La Presidenta Bachelet ha insistido en su reciente intervención en la ONU en la necesidad de que las políticas públicas promuevan un desarrollo social y económico que pueda sostenerse en el tiempo. Esta idea, que es compleja, envuelve una innegable verdad. Los países, al igual que los seres humanos, pueden tender a comportarse como niños y, como tales, abocarse a satisfacer al máximo posible sus necesidades actuales, como si no hubiese mañana y el pueblo que lo habita esté compuesto únicamente por las generaciones presentes, olvidando que somos una comunidad que posee duración, que proviene de un pasado y se extiende hacia un futuro. Desprovisto de esa dimensión temporal, un pueblo pierde completamente su identidad, como un individuo también pierde la suya si se lo priva de su memoria. La Presidenta ha rozado, pues, un punto esencial, y es positivo que los gobernantes lo hagan y actúen, en consecuencia, más allá de la inmediatez.

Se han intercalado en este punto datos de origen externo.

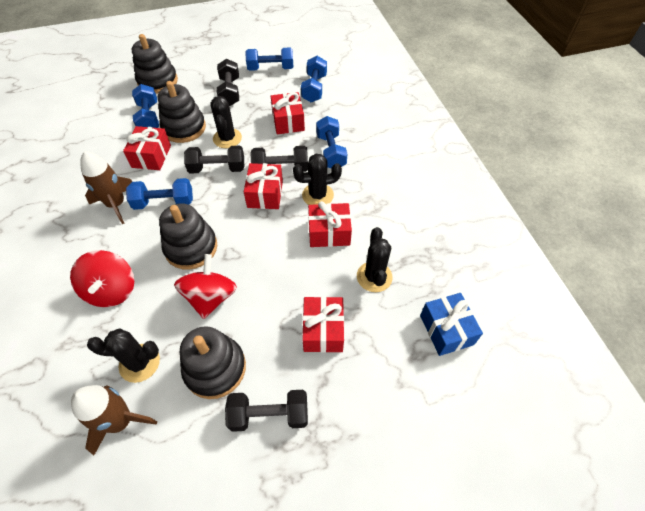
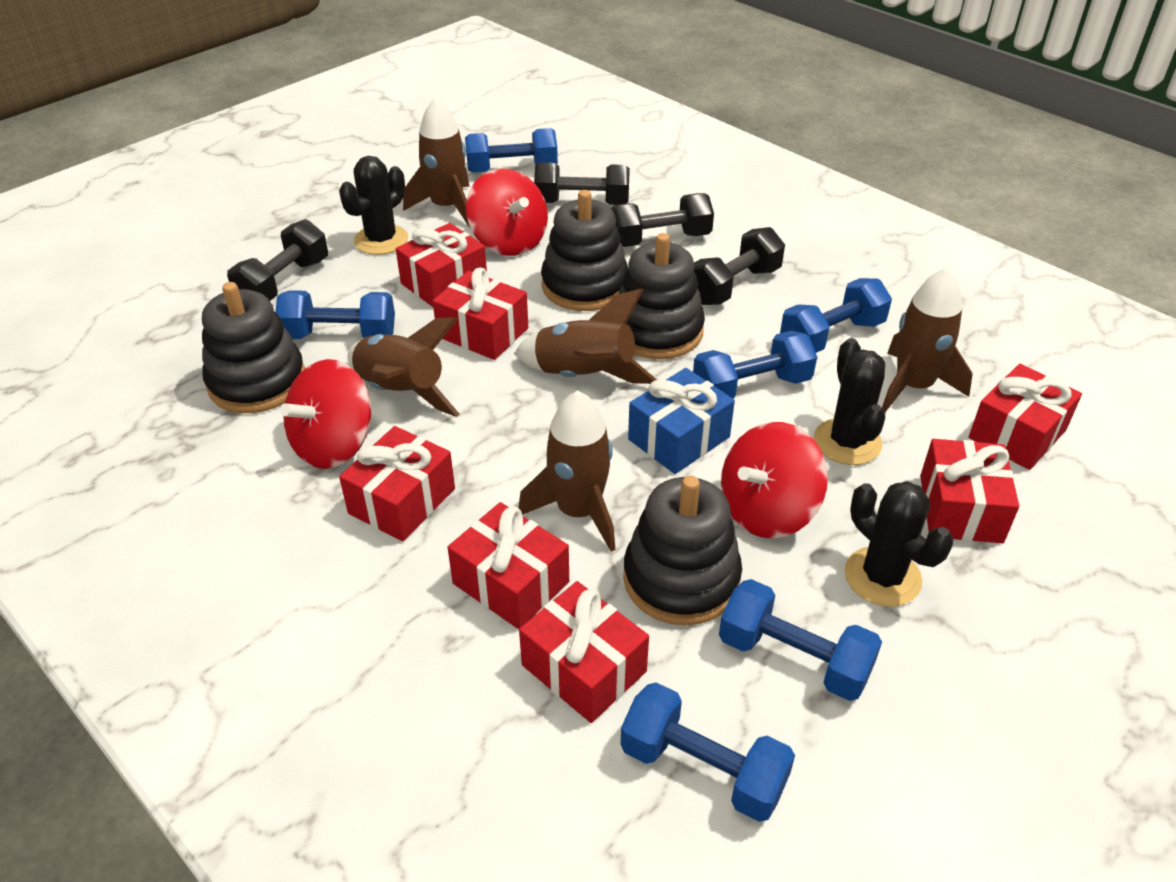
black cactus: 4 -> 3
blue dumbbell: 5 -> 6
brown rocket: 2 -> 5
red gift: 5 -> 7
red spinning top: 2 -> 3

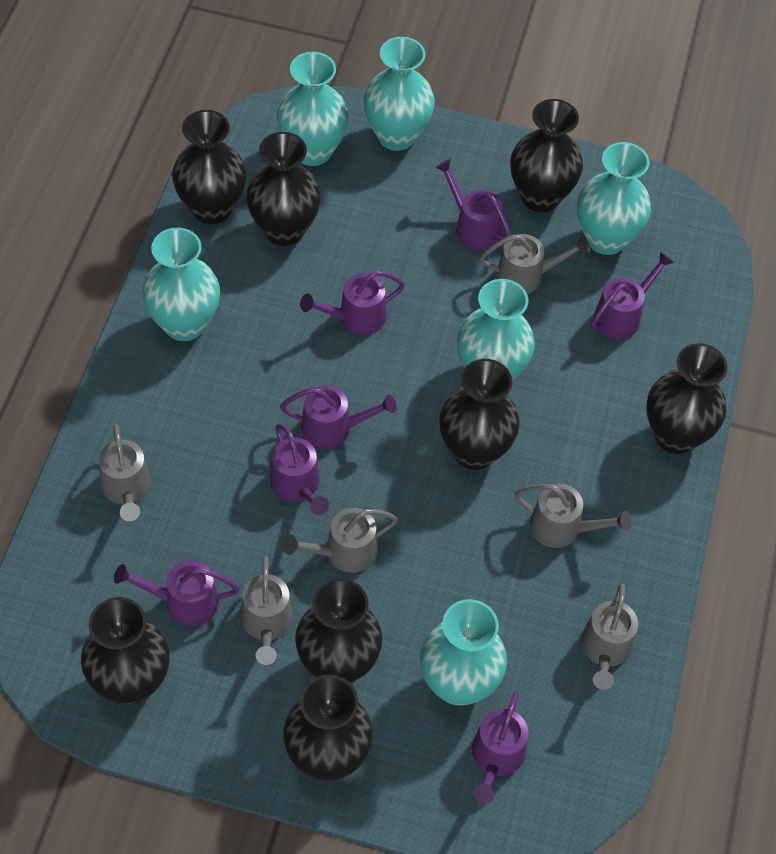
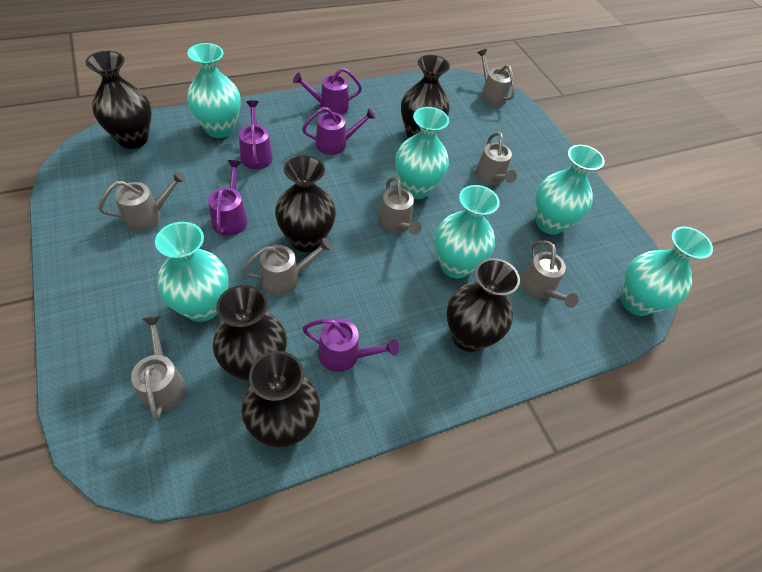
black vase: 8 -> 6
grey watering can: 6 -> 7
purple watering can: 7 -> 5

Este principio, con el cual todos podemos estar de acuerdo, se torna más complejo cuando se aterriza en decisiones concretas, porque implica, necesariamente, sacrificar de modo parcial los intereses de las generaciones presentes en función de los intereses de generaciones futuras que todavía no existen y cuyas necesidades y requerimientos concretos desconocemos. El problema de la protección del medio ambiente y el uso razonable de los recursos naturales supone un cálculo riesgoso, porque las circunstancias cambian aceleradamente -la tecnología abre las posibilidades futuras de manera insospechada-, aunque pocos estarán dispuestos a aceptar, por ejemplo, que el agua puede ser consumida ilimitadamente.
Chile -y hacia fuera de nuestro país también es bueno observar- debe aprender de experiencias pasadas, en que la riqueza obtenida de manera efímera se logró a costa de una devastación ambiental irrecuperable. El dinero se esfumó, las generaciones y grupos a quienes les tocó en suerte disfrutarlo ya perecieron, muy usualmente no resta ningún capital simbólico o cultural de ese auge y, por el contrario, tras ello queda una huella de destrucción, fealdad y pobreza.
Al modo de producción capitalista, que es la forma epocal de organizarse la economía, sobre todo en su fase contemporánea, le pertenece una dinámica en que todo recurso debe ser explotado buscando la maximización de los beneficios, en un esquema de absoluta predominancia de lo actualmente presente, dentro del cual el futuro mismo es sometido a cálculo y reducido a ese presente.
Una buena política supone, a partir del conocimiento de la realidad incesante de esa dinámica, buscar compensar y amortiguar sus efectos negativos. Gobernar es construir las instituciones idóneas para contener y limitar las tendencias epocales adversas, porque son las instituciones y no las personas, precisamente, las que dan permanencia y duración en el tiempo a una política que tome en cuenta el futuro.